Was doing some a coupla years back but found the filter bit too much work. Might do it again some time though.
 
Wow that's fun. I will try it. My father used to make wine, too. It came out pretty strong also. But enjoyable, in moderation. The balloon idea is new to me, that's useful.
 
Wow that's fun. I will try it. My father used to make wine, too. It came out pretty strong also. But enjoyable, in moderation. The balloon idea is new to me, that's useful.

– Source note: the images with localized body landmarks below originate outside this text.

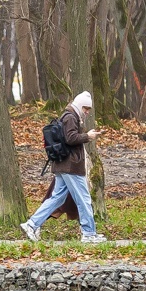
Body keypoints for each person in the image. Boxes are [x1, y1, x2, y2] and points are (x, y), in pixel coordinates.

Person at [20, 91, 107, 244]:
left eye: (89, 109)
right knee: (83, 198)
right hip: (70, 166)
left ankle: (32, 224)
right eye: (86, 108)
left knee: (57, 198)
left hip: (63, 164)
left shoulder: (69, 115)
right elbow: (70, 138)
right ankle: (88, 233)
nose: (87, 112)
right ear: (79, 105)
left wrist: (87, 135)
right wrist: (88, 136)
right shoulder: (71, 117)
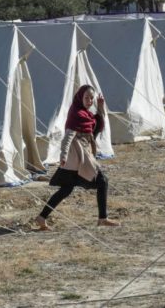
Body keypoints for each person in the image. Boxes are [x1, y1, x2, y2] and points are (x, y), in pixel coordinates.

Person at [35, 85, 120, 230]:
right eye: (86, 98)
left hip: (75, 163)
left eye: (91, 98)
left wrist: (100, 107)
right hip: (77, 160)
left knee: (65, 190)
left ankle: (41, 217)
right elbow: (67, 137)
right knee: (102, 181)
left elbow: (97, 125)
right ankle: (102, 218)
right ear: (80, 97)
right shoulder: (76, 114)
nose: (89, 100)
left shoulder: (86, 114)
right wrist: (63, 155)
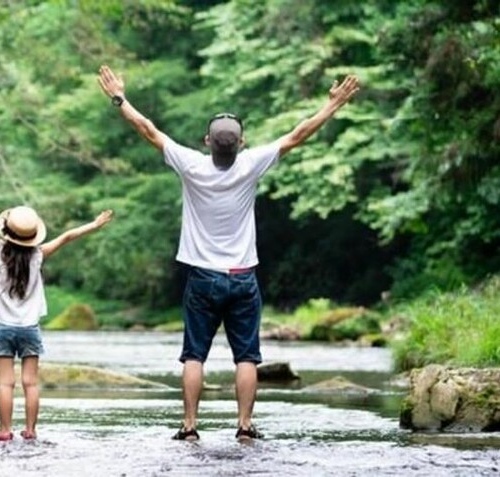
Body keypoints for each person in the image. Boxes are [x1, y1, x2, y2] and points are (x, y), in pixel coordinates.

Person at [96, 65, 359, 441]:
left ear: (207, 141)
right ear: (242, 143)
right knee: (247, 356)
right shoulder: (252, 164)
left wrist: (119, 97)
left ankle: (189, 427)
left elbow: (147, 130)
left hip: (202, 276)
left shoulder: (190, 165)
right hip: (243, 277)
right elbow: (298, 135)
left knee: (193, 355)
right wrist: (332, 105)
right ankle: (245, 426)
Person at [0, 199, 113, 441]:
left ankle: (5, 431)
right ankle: (30, 430)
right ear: (33, 236)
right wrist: (95, 224)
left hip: (3, 329)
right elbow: (68, 237)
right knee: (30, 384)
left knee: (5, 384)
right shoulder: (38, 255)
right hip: (30, 329)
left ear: (6, 231)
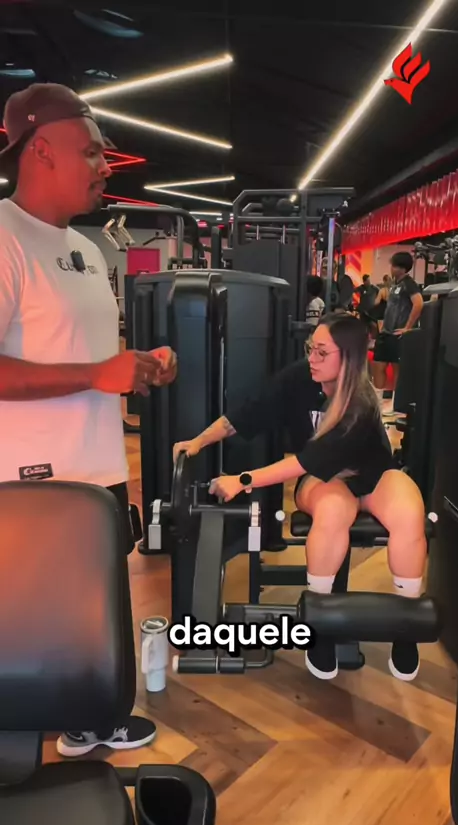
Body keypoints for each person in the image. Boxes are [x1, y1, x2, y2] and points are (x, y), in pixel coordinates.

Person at [0, 82, 177, 757]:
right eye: (92, 153)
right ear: (40, 150)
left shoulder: (89, 248)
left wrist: (140, 368)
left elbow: (90, 358)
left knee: (91, 613)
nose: (105, 167)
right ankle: (34, 755)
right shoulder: (4, 237)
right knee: (38, 627)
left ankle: (89, 722)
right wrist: (96, 374)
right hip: (35, 481)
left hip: (97, 466)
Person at [173, 313, 426, 682]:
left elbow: (305, 460)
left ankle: (408, 625)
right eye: (311, 348)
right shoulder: (298, 378)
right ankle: (319, 624)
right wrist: (198, 441)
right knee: (333, 510)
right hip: (323, 481)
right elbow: (244, 415)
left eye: (322, 352)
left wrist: (242, 480)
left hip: (372, 476)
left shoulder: (360, 401)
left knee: (410, 510)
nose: (312, 358)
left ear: (349, 358)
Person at [372, 252, 423, 413]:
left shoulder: (409, 284)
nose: (391, 268)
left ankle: (396, 404)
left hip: (398, 334)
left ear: (402, 268)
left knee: (397, 371)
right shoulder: (395, 285)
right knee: (378, 366)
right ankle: (377, 403)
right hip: (385, 333)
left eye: (394, 266)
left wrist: (408, 327)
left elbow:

Yep I just have half a glass here and there, it's plenty for me. Any more than that and it's not very enjoyable. My wife on the other hand, the first time I made any said "there's no alcohol in this", drank 3 glasses and regretted it for sure. You have to respect it.
 
Update: I just heard two "booms" one after the other and went to check. The balloons on the apple and fruit wines were not high capacity enough apparently, so I'm going to go with rubber gloves. I just put the caps on but didn't tighten them for now to hopefully stop any bacteria from entering the wine until the stores open in 4 hours.
 
I used to punch a few air holes in the balloons with a sharp needle to let the gas escape a little.
 
I used to punch a few air holes in the balloons with a sharp needle to let the gas escape a little.

I went out and got a couple pairs of gigantic gloves, and tried the hole in the balloon method on a couple of the bottles I started today. Thanks for the advice!